WORK INSTRUCTION: After finding the line with "सम्पर्क नं. ९८४४२२१६१५" in the entries below, copy that line and each one after it exactly, through the last line, and omit pictures.

DATA EXTRACT:
*****

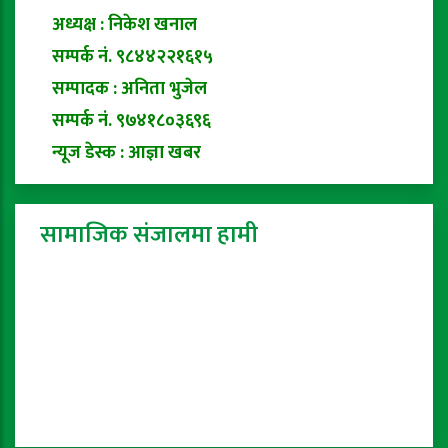
अध्यक्ष : निकेश खनाल
सम्पर्क नं. ९८४४२२१६१५
सम्पादक : अनिता भुजेल
सम्पर्क नं. ९७४१८०३६९६
न्यूज डेस्क : आज्ञा खबर
सामाजिक संजालमा हामी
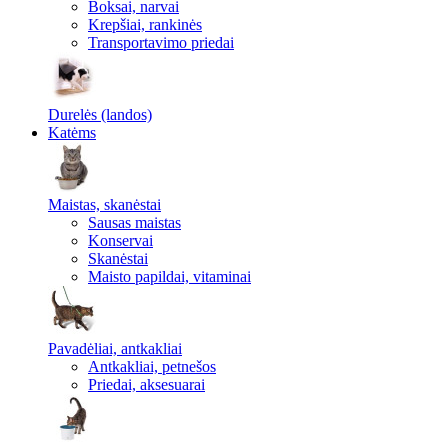
Boksai, narvai
Krepšiai, rankinės
Transportavimo priedai
Durelės (landos)
Katėms
Maistas, skanėstai
Sausas maistas
Konservai
Skanėstai
Maisto papildai, vitaminai
Pavadėliai, antkakliai
Antkakliai, petnešos
Priedai, aksesuarai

*****

RESULT FOR THIS EXERCISE:
सम्पर्क नं. ९८४४२२१६१५
सम्पादक : अनिता भुजेल
सम्पर्क नं. ९७४१८०३६९६
न्यूज डेस्क : आज्ञा खबर
सामाजिक संजालमा हामी
Boksai, narvai
Krepšiai, rankinės
Transportavimo priedai
Durelės (landos)
Katėms
Maistas, skanėstai
Sausas maistas
Konservai
Skanėstai
Maisto papildai, vitaminai
Pavadėliai, antkakliai
Antkakliai, petnešos
Priedai, aksesuarai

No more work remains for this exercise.